The Port Aventura theme park on the Costa Dorada, Tarragona province, is having a difficult year. Visitor numbers in the first 6 months of the year were down 9% compared to the same period last year, with British visitors leading the exodus, down 20%. That doesn’t sound good, but it’s not tourism but the property crisis that has really taken the shine of Port Aventura’s potential value.
How so? Because Criteria, the investment arm of La Caixa, Spain’s behemoth savings bank, which owns Port Aventura, has had to shelve plans to launch a 2,500 home residential development as part of Port Aventura’s expansion.
Criteria was considering plans to invest 400 million Euros in developing a residential zone in the theme park, made up of semi-detached and detached properties to be marketed as holiday homes.
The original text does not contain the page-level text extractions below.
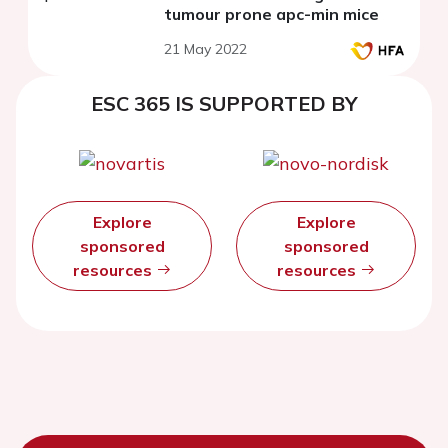
tumour prone apc-min mice
21 May 2022
ESC 365 IS SUPPORTED BY
Explore
Explore
sponsored
sponsored
resources
resources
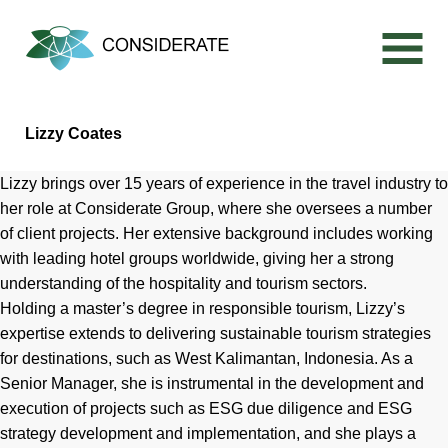
Skip
to
content
Lizzy Coates
Lizzy brings over 15 years of experience in the travel industry to
her role at Considerate Group, where she oversees a number
of client projects. Her extensive background includes working
with leading hotel groups worldwide, giving her a strong
understanding of the hospitality and tourism sectors.
Holding a master’s degree in responsible tourism, Lizzy’s
expertise extends to delivering sustainable tourism strategies
for destinations, such as West Kalimantan, Indonesia. As a
Senior Manager, she is instrumental in the development and
execution of projects such as ESG due diligence and ESG
strategy development and implementation, and she plays a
A place like Port Aventura can only really offer holiday homes, as few people actually want to live in a theme park, the late Michael Jackson being an obvious exception.
Tarragona province, south of Barcelona, is reported to be one of the areas in Spain with the biggest glut of holiday homes. So it makes sense for Criteria to postpone plans to build more holiday homes there until the market recovers, which could take years.
But it is unlikely that the plans will be postponed indefinitely. The profits to be had from a development of 2,500 holiday homes would be a veritable gold mine. And gold is clearly on Port Aventura’s mind. The big event this year at Port Aventura was the launch of the Hotel Gold River, modelled on a gold rush town in the Far West, with Larry Hagman (J.R., remember) flown over to support attend the opening dressed as a sheriff . It’s only a matter of time before the owners of Port Aventura will want to start blasting away on the real gold mine.